Banyak dalang di era Soekarno bergabung dengan Lembaga Kesenian Rakyat (LEKRA). Lembaga ini acap diasosiasikan menginduk pada Partai Komunis Indonesia (PKI)–walaupun banyak riset yang menampiknya. Meredupnya LEKRA dan PKI di penghujung pemerintahan Soekarno, pada tahun 66-an, membuat para dalang dibunuh dan dipenjarakan tanpa pengadilan resmi oleh pemerintah selanjutnya.
Di masyarakat pertunjukan wayang sering dibagi ke dalam dua perspektif, yakni sesuai pakem (baku) dan carangan (tidak baku). Dalang yang menitikberatkan pada nilai-nilai moral tak memainkan wayang sebagai hiburan (penuh lelucon) semata, tapi–pinjam istilah Marc–lebih pada spiritual nutrition.
Wayang yang diambilkan dari cerita Mahabarata difungsikan sebagai pedoman moral. Hal ini dikarenakan karena kepercayaan kuna terhadap Mahabarata sebagai kitab suci. Wayang, dengan demikian, harus dibawakan secara formal dan serius karena berangkat dari segala hal yang kudus: mengisahkan nilai-nilai kemanusiaan.
Berbeda dengan wayang pakem, pada wayang carangan dalang bebas mengeksplorasi kreativitasnya agar penonton terhibur sekaligus mendapatkan nilai-nilai kehidupan. Sebetulnya perbedaan antarkeduanya terletak pada metode penyampaian. Yang pertama terikat pada ketentuan formalistik, sedangkan yang kedua terbebaskan oleh dorongan kreatif.
Agar argumentasi Marc kuat, ia menukil pernyataan Mbah Nun mengenai konsep dalang dan wayang. Menurutnya, wayang merupakan representasi dari kehidupan manusia yang memuat pesan intrinsik.
Sistem nilai yang disodorkan pertunjukan wayang memungkinkan untuk dijadikan inspirasi bagi negara. Baik sebagai posisi spiritual-personal maupun praksis-birokratis. Seorang pemimpin dalam suatu negara hendaknya menenun karakter kepemimpinan begawan dalam wayang.
Kecenderungan karakter begawan itu kemudian akan membawa tindakan seseorang sesuai dengan perintah Tuhan. Segala kebijakan dan konsep kepemimpinannya diarahkan demi pengabdian kepada masyarakat dengan dan melalui kesadaran transenden. Sebagai contoh, dalam term pewayangan, Semar disimbolkan sebagai perwakilan simbolik dari sistem demokrasi. Namun, sosoknya sering diwujudkan sebagai dua transisi antara dewa dan pengemis. Semar ini kemudian dimitologikan sebagai haseming samar-samar.
“But they need to formulate a philosophical position, a spiritual and moral value system. They are in a position to spread democratic attitudes, since the wayang is the pioneer of democracy in Indonesia: for isn’t the character of Semar, the deity who is also a beggar, a symbol of democracy? The dhalangs should give Semar a more progressive, a more oppositional role in their performances” (hlm. 27).

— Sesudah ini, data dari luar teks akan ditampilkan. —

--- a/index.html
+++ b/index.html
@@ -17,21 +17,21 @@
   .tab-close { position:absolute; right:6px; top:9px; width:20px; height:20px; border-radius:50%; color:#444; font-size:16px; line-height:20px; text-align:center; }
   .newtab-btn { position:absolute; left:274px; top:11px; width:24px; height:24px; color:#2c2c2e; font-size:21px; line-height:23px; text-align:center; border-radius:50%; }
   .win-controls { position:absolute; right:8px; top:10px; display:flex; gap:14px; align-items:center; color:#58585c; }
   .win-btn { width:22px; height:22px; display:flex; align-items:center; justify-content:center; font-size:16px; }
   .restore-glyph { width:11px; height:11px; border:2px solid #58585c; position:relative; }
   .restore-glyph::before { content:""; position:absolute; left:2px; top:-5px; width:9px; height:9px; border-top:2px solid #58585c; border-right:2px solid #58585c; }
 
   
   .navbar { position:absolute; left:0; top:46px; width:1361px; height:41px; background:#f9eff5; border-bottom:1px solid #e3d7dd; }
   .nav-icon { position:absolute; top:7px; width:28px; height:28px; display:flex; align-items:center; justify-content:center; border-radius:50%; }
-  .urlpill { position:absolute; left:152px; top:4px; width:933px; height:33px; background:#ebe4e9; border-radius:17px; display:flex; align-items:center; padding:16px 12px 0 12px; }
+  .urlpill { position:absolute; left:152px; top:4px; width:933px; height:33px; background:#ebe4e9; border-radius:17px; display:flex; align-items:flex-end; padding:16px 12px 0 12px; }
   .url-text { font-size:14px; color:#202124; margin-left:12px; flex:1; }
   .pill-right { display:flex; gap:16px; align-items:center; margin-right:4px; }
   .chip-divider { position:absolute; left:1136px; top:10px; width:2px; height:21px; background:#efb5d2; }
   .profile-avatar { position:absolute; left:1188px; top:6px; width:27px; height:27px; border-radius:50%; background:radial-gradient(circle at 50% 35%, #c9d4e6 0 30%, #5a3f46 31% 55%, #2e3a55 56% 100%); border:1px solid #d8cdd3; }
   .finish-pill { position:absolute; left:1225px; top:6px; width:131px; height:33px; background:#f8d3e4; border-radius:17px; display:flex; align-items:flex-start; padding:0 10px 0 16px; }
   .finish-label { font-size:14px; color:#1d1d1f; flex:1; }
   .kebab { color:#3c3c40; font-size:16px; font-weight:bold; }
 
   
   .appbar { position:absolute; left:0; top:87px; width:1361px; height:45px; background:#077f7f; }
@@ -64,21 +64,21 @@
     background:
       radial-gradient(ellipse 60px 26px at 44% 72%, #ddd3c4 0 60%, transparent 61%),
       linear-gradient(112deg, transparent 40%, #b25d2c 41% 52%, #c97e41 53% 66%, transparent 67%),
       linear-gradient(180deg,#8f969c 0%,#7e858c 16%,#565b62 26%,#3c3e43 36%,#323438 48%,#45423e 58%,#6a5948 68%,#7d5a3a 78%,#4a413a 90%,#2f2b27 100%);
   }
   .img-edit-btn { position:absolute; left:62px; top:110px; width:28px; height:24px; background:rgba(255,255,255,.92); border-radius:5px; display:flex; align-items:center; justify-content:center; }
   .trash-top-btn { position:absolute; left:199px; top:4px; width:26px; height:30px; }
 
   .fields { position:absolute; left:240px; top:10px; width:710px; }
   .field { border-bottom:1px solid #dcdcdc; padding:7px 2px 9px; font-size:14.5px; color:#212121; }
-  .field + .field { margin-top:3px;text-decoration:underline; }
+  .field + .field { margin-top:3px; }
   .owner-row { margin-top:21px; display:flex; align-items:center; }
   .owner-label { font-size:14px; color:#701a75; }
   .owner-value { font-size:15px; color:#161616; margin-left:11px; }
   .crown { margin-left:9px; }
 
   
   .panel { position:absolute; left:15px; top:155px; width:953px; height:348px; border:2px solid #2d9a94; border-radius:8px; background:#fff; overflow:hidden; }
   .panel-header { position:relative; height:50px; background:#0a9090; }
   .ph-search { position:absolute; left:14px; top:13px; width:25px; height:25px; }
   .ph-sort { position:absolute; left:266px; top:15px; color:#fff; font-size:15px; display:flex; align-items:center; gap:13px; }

Pendapat Mbah Nun yang dikutip Marc mengarah pada dekonstruksi pemahaman terhadap wayang, terutama konsep begawan yang disinggung sebelumnya. Sebagai sebuah konsep klasik, begawan dipercaya masyarakat lampau mampu menjadi penerang bagi khlayak. “Emha’s exhortations struck many of the dhalangs as unrealistic. The begawan concept was all right in the past, they said, but society is differ” (hlm. 27).

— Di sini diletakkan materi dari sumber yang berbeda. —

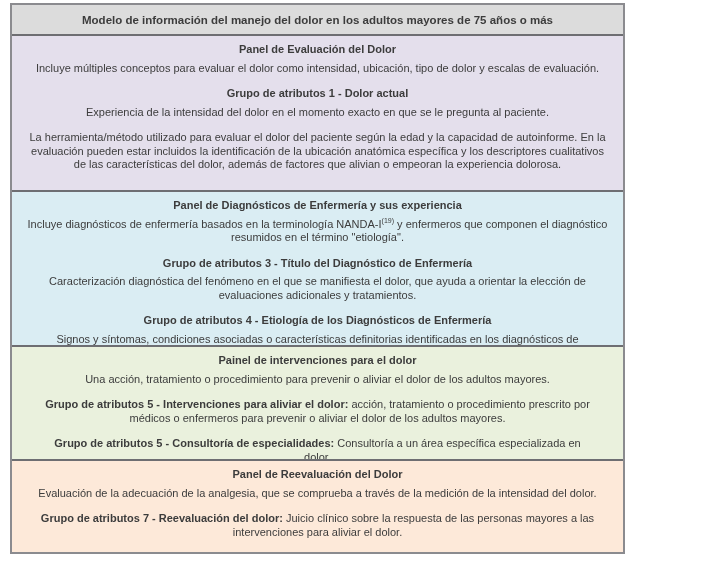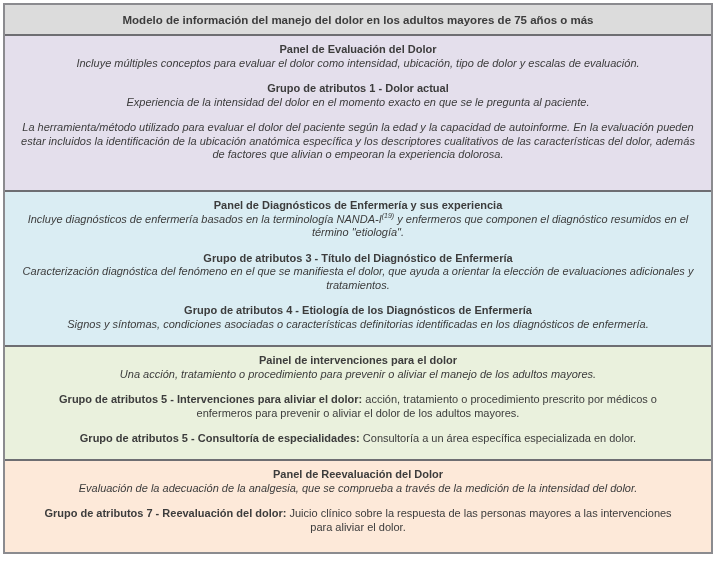--- a/index.html
+++ b/index.html
@@ -2,42 +2,42 @@
 <html><head>
 <meta charset="utf-8">
 <style>
   html,body{margin:0;padding:0;}
   body{
     width:720px;height:561px;position:relative;background:#ffffff;
     font-family:"Liberation Sans","DejaVu Sans",sans-serif;
     color:#3c3c3c;
   }
   .figure{
-    position:absolute;left:3px;top:3px;width:710px;height:551px;
+    position:absolute;left:10px;top:3px;width:615px;height:551px;
     border:2px solid #8b8b8f;
     display:flex;flex-direction:column;box-sizing:border-box;
     background:#ffffff;
   }
   .section{
     box-sizing:border-box;text-align:center;overflow:hidden;
   }
   .section + .section{border-top:2px solid #6e6e72;}
   .model-header{
     flex:0 0 29px;background:#dcdcdc;
     display:flex;align-items:center;justify-content:center;
     font-weight:bold;font-size:11.5px;
   }
   .panel{padding:7px 10px 6px 10px;font-size:11px;line-height:13.5px;}
   .panel-evaluacion {flex:0 0 156px;background:#e4dfec;}
   .panel-diagnosticos {flex:0 0 155px;background:#daedf3;}
   .panel-intervenciones{flex:0 0 114px;background:#eaf1dd;}
   .panel-reevaluacion {flex:1;background:#fde9d9;}
   .block{margin:0 0 12px 0;}
   .block-heading{font-weight:bold;margin:0;}
-  .block-body{margin:0;font-style:italic;}
+  .block-body{margin:5px;}
   .block-inline{margin:0 0 12px 0;padding:0 18px;}
   .lead{font-weight:bold;}
   sup.ref{font-size:7px;line-height:0;vertical-align:super;}
 </style>
 </head>
 <body>
 
 <div class="figure">
 
   <div class="section model-header">
@@ -69,21 +69,21 @@
     </div>
     <div class="block">
       <p class="block-heading">Grupo de atributos 4 - Etiología de los Diagnósticos de Enfermería</p>
       <p class="block-body">Signos y síntomas, condiciones asociadas o características definitorias identificadas en los diagnósticos de enfermería.</p>
     </div>
   </div>
 
   <div class="section panel panel-intervenciones">
     <div class="block">
       <p class="block-heading">Painel de intervenciones para el dolor</p>
-      <p class="block-body">Una acción, tratamiento o procedimiento para prevenir o aliviar el manejo de los adultos mayores.</p>
+      <p class="block-body">Una acción, tratamiento o procedimiento para prevenir o aliviar el dolor de los adultos mayores.</p>
     </div>
     <p class="block-inline"><span class="lead">Grupo de atributos 5 - Intervenciones para aliviar el dolor:</span><span> acción, tratamiento o procedimiento prescrito por médicos o enfermeros para prevenir o aliviar el dolor de los adultos mayores.</span></p>
     <p class="block-inline"><span class="lead">Grupo de atributos 5 - Consultoría de especialidades:</span><span> Consultoría a un área específica especializada en dolor.</span></p>
   </div>
 
   <div class="section panel panel-reevaluacion">
     <div class="block">
       <p class="block-heading">Panel de Reevaluación del Dolor</p>
       <p class="block-body">Evaluación de la adecuación de la analgesia, que se comprueba a través de la medición de la intensidad del dolor.</p>
     </div>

Kepercayaan itu perlu direlevansikan sekaligus dinarasikan kembali di zaman sekarang. Hal demikian semata-mata agar tercipta pemutakhiran konsep lama di ranah kekinian. Tanpa penyegaran konsep, alih-alih begawan diterima sebagai sebuah ilmu, ia justru masih dimitoskan oleh manusia modern. Pandangan ini tentunya berlaku kapan pun tanpa terikat ruang dan waktu, meskipun penjelasan tertulis disampaikan Marc pada tahun 1999.

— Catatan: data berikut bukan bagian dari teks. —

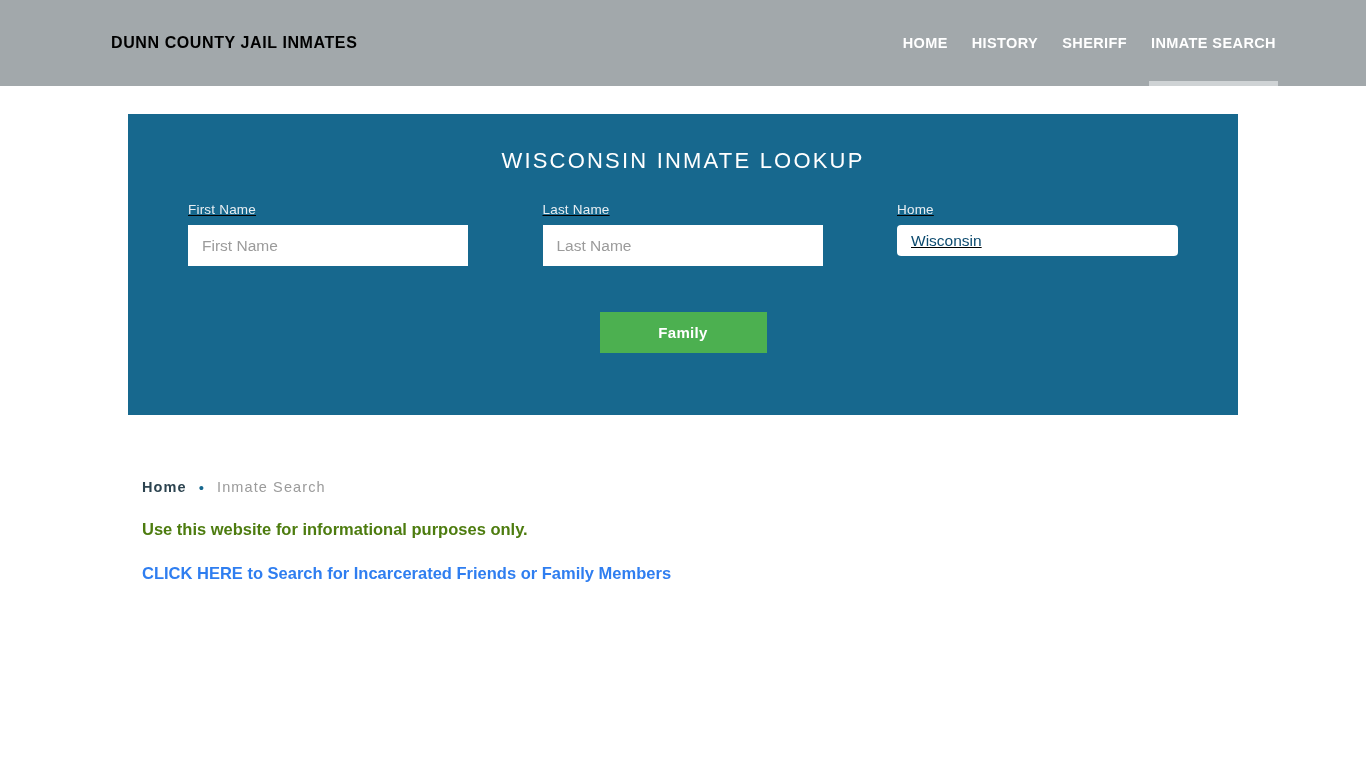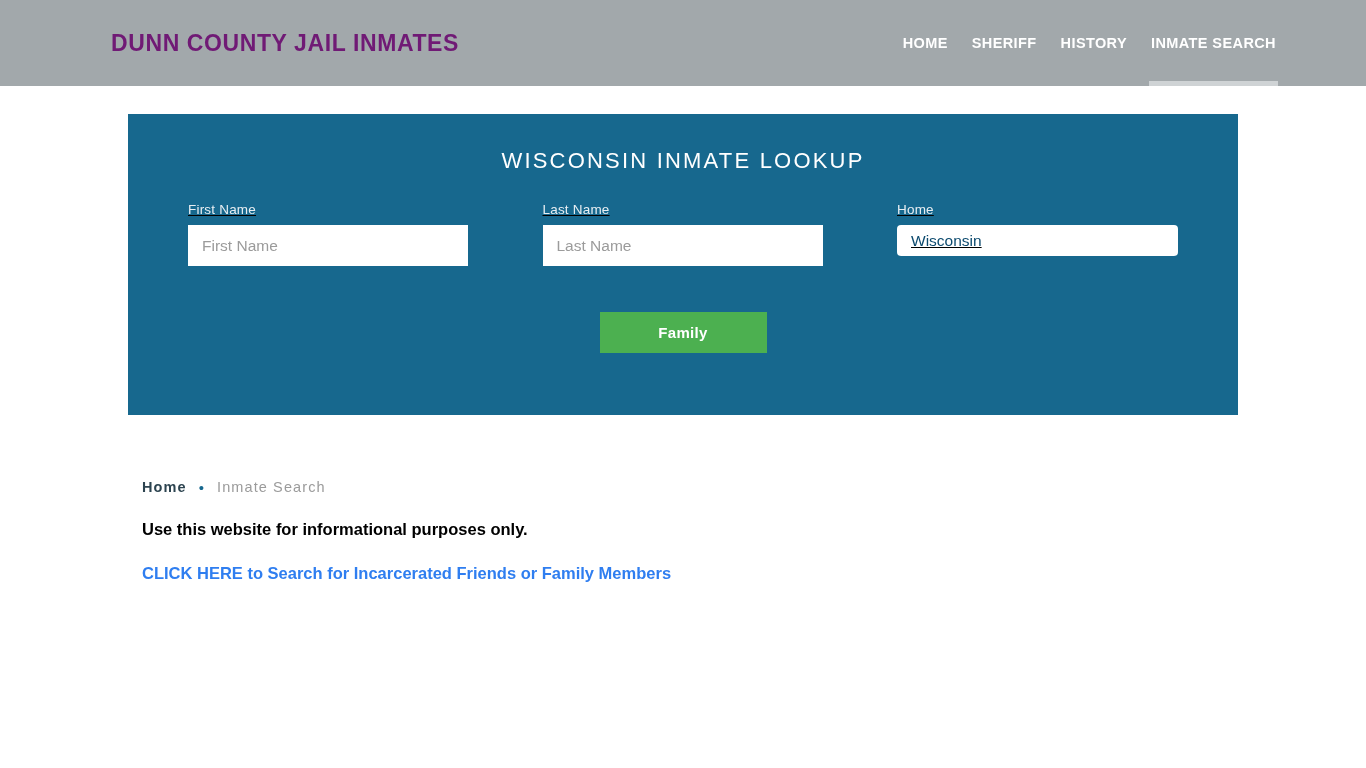--- a/index.html
+++ b/index.html
@@ -16,23 +16,23 @@
     position: relative;
     width: 1366px;
     height: 86px;
     background: #a2a8ab;
     display: flex;
     align-items: center;
     justify-content: space-between;
   }
   .site-title {
     margin-left: 111px;
-    color: #701a75;
-    font-family: "Liberation Sans Narrow", "Liberation Sans", sans-serif;
-    font-size: 23px;
+    color: #000000;
+    font-family: "Liberation Sans Narrow", "Liberation Sans", sans-serif;
+    font-size: 16px;
     font-weight: bold;
     letter-spacing: 0.6px;
     text-transform: uppercase;
     white-space: nowrap;
   }
   .main-nav {
     display: flex;
     align-items: center;
     height: 86px;
     margin-right: 78px;
@@ -182,21 +182,21 @@
     font-weight: normal;
     color: #333333;
     letter-spacing: 0.2px;
     line-height: 1.1;
   }
   .body-text {
     margin: 22px 0 0 14px;
     font-family: "Liberation Sans Narrow", "Liberation Sans", sans-serif;
     font-size: 16.5px;
     font-weight: bold;
-    color: #000000;
+    color: #4d7c0f;
     line-height: 1.5;
     max-width: 1065px;
   }
   .body-link {
     display: inline-block;
     margin: 22px 0 0 14px;
     font-family: "Liberation Sans Narrow", "Liberation Sans", sans-serif;
     font-size: 16.5px;
     font-weight: bold;
     color: #2f7ef0;
@@ -204,22 +204,22 @@
     cursor: pointer;
   }
 </style>
 </head>
 <body>
 
 <div class="site-header">
   <div class="site-title">DUNN COUNTY JAIL INMATES</div>
   <nav class="main-nav">
     <a class="nav-item" href="#">HOME</a>
+    <a class="nav-item" href="#">HISTORY</a>
     <a class="nav-item" href="#">SHERIFF</a>
-    <a class="nav-item" href="#">HISTORY</a>
     <a class="nav-item is-active" href="#">INMATE SEARCH</a>
   </nav>
 </div>
 
 <div class="panel-wrap">
   <section class="search-panel">
     <h2 class="panel-title">WISCONSIN INMATE LOOKUP</h2>
 
     <div class="fields-row">
       <div class="field-group">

Tulisan ilmiah berisi observasi guru besar musik asal negeri Paman Sam di Jawa ini menarik dibaca kembali. Yang pertama dan paling primer karena keunikan topik utama mengenai seni pertunjukan tradisional yang kini luput didedah ilmuan Indonesia kontemporer. Lewat tema itu Marc seakan-akan membawa pembaca bervakansi ke jagat ilmu gamelan dan wayang melalui perspektif Cak Nun dan KiaiKanjeng.